Work item – Find each line in the records below that contains the word "персональных", and copy those lines out.

Text extracted from pages –
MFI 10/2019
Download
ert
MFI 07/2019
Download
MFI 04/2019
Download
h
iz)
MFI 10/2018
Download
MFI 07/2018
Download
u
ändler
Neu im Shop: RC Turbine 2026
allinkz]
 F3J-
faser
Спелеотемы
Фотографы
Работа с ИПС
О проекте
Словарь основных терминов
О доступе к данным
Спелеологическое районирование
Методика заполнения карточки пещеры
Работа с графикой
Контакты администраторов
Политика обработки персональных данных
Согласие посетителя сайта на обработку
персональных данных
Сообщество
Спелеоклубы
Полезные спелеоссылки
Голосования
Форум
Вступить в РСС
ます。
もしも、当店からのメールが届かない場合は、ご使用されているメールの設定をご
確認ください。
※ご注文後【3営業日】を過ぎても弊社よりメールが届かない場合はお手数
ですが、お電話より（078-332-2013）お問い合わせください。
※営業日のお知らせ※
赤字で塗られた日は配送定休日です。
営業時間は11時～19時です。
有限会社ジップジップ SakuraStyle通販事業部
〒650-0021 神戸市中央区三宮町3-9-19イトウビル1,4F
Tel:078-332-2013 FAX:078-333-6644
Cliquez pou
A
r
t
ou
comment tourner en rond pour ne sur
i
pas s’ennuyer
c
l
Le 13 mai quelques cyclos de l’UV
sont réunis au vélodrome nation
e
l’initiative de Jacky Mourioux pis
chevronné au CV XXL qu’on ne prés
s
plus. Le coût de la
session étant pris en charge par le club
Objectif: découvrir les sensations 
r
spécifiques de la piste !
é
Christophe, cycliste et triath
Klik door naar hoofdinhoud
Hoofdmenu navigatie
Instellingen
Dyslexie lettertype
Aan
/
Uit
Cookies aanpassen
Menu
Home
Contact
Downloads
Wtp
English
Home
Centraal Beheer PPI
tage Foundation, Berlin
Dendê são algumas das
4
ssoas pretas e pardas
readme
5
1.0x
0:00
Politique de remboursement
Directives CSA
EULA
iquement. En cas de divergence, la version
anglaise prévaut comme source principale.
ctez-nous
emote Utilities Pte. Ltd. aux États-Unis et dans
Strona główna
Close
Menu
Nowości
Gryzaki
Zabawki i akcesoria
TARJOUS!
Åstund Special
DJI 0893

Solution to this exercise –
Политика обработки персональных данных
персональных данных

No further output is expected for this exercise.